Внимание, Кирилл (Илья).
Анвар и Илья сидят в кафе.
Илья. Знаешь, до чего я дожил? Я даже ходил на Фрунзенскую. Там, в парке возле туалета, собираются солдаты. За пятьдесят тысяч они позволяют гомосексуалистам кое-что сделать. И я пошел туда. Однажды меня там раздели, ужасно бесцеремонно! Могли ведь и убить… Ты меня осуждаешь, наверное… Анвар, ты все-таки жестоко тогда поступил со мной, ты посмеялся…
Анвар. Извини, я тогда слишком быстро протрезвел. Я был пьян, а ты не отдавал себе отчета.
Илья. А может быть, ты бисексуал, Анвар?
Анвар. Не знаю.
Илья. Значит, у меня есть надежда?
Анвар. Слушай, Илья, я давно хотел спросить: гомосексуалисты что легче прощают, когда им изменяешь с женщиной или когда с мужчиной? (Смеется.)
Илья. Ты смеешься так, как будто кричишь!
Анвар (усмехается и пожимает плечами). Я кричу?
Илья. Боже мой. Боже мой, я так и знал, бежал сюда, как… Ты видел, ты видел когда-нибудь счастливого гомосексуалиста?!
Анвар пожимает плечами. Смотрит на девушку. Дает ей прикурить.

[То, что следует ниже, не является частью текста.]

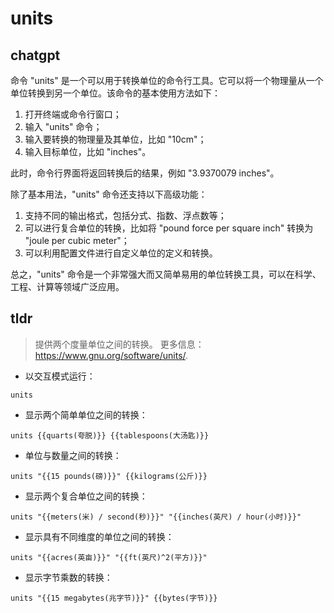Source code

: # units 
## chatgpt 
命令 "units" 是一个可以用于转换单位的命令行工具。它可以将一个物理量从一个单位转换到另一个单位。该命令的基本使用方法如下：

1. 打开终端或命令行窗口；
2. 输入 "units" 命令；
3. 输入要转换的物理量及其单位，比如 "10cm"；
4. 输入目标单位，比如 "inches"。

此时，命令行界面将返回转换后的结果，例如 "3.9370079 inches"。

除了基本用法，"units" 命令还支持以下高级功能：

1. 支持不同的输出格式，包括分式、指数、浮点数等；
2. 可以进行复合单位的转换，比如将 "pound force per square inch" 转换为 "joule per cubic meter"；
3. 可以利用配置文件进行自定义单位的定义和转换。

总之，"units" 命令是一个非常强大而又简单易用的单位转换工具，可以在科学、工程、计算等领域广泛应用。 

## tldr 
 
> 提供两个度量单位之间的转换。
> 更多信息：<https://www.gnu.org/software/units/>.

- 以交互模式运行：

`units`

- 显示两个简单单位之间的转换：

`units {{quarts(夸脱)}} {{tablespoons(大汤匙)}}`

- 单位与数量之间的转换：

`units "{{15 pounds(磅)}}" {{kilograms(公斤)}}`

- 显示两个复合单位之间的转换：

`units "{{meters(米) / second(秒)}}" "{{inches(英尺) / hour(小时)}}"`

- 显示具有不同维度的单位之间的转换：

`units "{{acres(英亩)}}" "{{ft(英尺)^2(平方)}}"`

- 显示字节乘数的转换：

`units "{{15 megabytes(兆字节)}}" {{bytes(字节)}}`
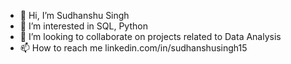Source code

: - 👋 Hi, I’m Sudhanshu Singh
- 👀 I’m interested in SQL, Python
- 💞️ I’m looking to collaborate on projects related to Data Analysis
- 📫 How to reach me linkedin.com/in/sudhanshusingh15
<!---
AnshSingh151/AnshSingh151 is a ✨ special ✨ repository because its `README.md` (this file) appears on your GitHub profile.
You can click the Preview link to take a look at your changes.
--->
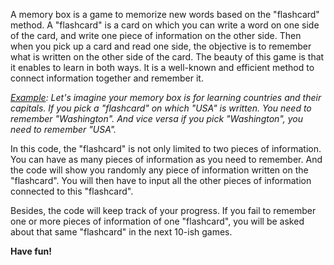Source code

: A memory box is a game to memorize new words based on the "flashcard" method. A "flashcard" is a card on which you can write a word on one side of the card, and write one piece of information on the other side. Then when you pick up a card and read one side, the objective is to remember what is written on the other side of the card.
The beauty of this game is that it enables to learn in both ways. It is a well-known and efficient method to connect information together and remember it.

<i> <u> Example</u>: Let's imagine your memory box is for learning countries and their capitals. If you pick a "flashcard" on which "USA" is written. You need to remember "Washington".
And vice versa if you pick "Washington", you need to remember "USA". </i>

In this code, the "flashcard" is not only limited to two pieces of information. You can have as many pieces of information as you need to remember. And the code will show you randomly any piece of information written on the "flashcard". You will then have to input all the other pieces of information connected to this "flashcard". 

Besides, the code will keep track of your progress. If you fail to remember one or more pieces of information of one "flashcard", you will be asked about that same "flashcard" in the next 10-ish games.

<b> Have fun! </b>
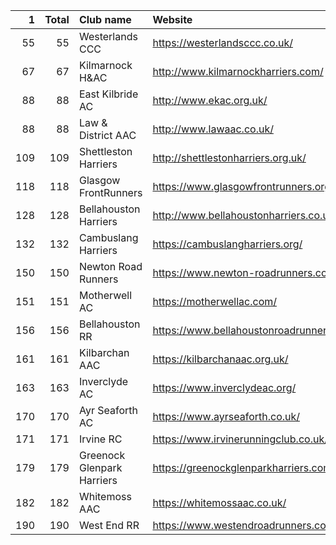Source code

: |   1 |   Total | Club name                  | Website                                    |
|----:|--------:|:---------------------------|:-------------------------------------------|
|  55 |      55 | Westerlands CCC            | https://westerlandsccc.co.uk/              |
|  67 |      67 | Kilmarnock H&AC            | http://www.kilmarnockharriers.com/         |
|  88 |      88 | East Kilbride AC           | http://www.ekac.org.uk/                    |
|  88 |      88 | Law & District AAC         | http://www.lawaac.co.uk/                   |
| 109 |     109 | Shettleston Harriers       | http://shettlestonharriers.org.uk/         |
| 118 |     118 | Glasgow FrontRunners       | https://www.glasgowfrontrunners.org/       |
| 128 |     128 | Bellahouston Harriers      | http://www.bellahoustonharriers.co.uk/     |
| 132 |     132 | Cambuslang Harriers        | https://cambuslangharriers.org/            |
| 150 |     150 | Newton Road Runners        | https://www.newton-roadrunners.com/        |
| 151 |     151 | Motherwell AC              | https://motherwellac.com/                  |
| 156 |     156 | Bellahouston RR            | https://www.bellahoustonroadrunners.co.uk/ |
| 161 |     161 | Kilbarchan AAC             | https://kilbarchanaac.org.uk/              |
| 163 |     163 | Inverclyde AC              | https://www.inverclydeac.org/              |
| 170 |     170 | Ayr Seaforth AC            | https://www.ayrseaforth.co.uk/             |
| 171 |     171 | Irvine RC                  | https://www.irvinerunningclub.co.uk/       |
| 179 |     179 | Greenock Glenpark Harriers | https://greenockglenparkharriers.com/      |
| 182 |     182 | Whitemoss AAC              | https://whitemossaac.co.uk/                |
| 190 |     190 | West End RR                | https://www.westendroadrunners.co.uk/      |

Да у нее своя зажигалка есть!.. Я знаю, как всё кончится, Анвар. Рано или поздно я заболею СПИДом. И все… А когда это случилось со мной в Германии… О-о, я не почувствовал, что сделал что-то дурное. Можешь представить себе — душа моя как будто очистилась от скверны. Мне легче стало смотреть людям в глаза. Веселее, как будто все время до этого я обманывал их. От волнения я попросил закурить у незнакомого на улице, а ведь я не курю. Я был счастлив, как ты был счастлив и согрет улыбкой незнакомой девушки в метро, которая от какой-то своей внутренней радости улыбнулась тебе. Помнишь, ты мне рассказывал? Только теперь улыбался я. Не надо было мне ехать в Германию.
Анвар. Из-за этого?
Илья. Нет. Я думал, что плохо только у нас в Советском Союзе. Советский Союз — это зло, а там добро, там так, как я хочу и мечтал. В тот осенний день я на электричке приехал в Майнц или Дармштадт, сейчас не помню. Старинный такой город. Гулял, ослепленный солнцем и будто бы простуженный, и зашел в один двор, вернее, спустился с улицы по ступенькам. Весь зеленый такой, и зелень старинная какая-то, стены старинные, замшелые. И на меня вдруг нахлынуло странное чувство. Я вдруг почувствовал, что нахожусь в Советском Союзе.
Анвар. Где?
Илья. В Советском Союзе. Все так же: женщина с современной коляской сидит. А муж ее на заводе, наверное. Придет, пивка из холодильника попьет, программу «Время» посмотрит, то есть что там у них вместо этого. У меня мурашки побежали, я даже оглядываться начал, думал, что сейчас увижу что-то советское — памятник какой-нибудь нахмурится из кустов, или еще что-то… полустертая надпись, типа, слава КПСС. Хорошая такая, спокойная такая грусть, что проживешь спокойно свой век под руководством Бундестага. Всё, как всё. Обычное. Обычные. Даже педики никому не нужные. И, конечно, то же самое зло и пошлость, как и во всем мире… Америка — столица СССР… Тебе не надоело здесь? (Оглядывается.)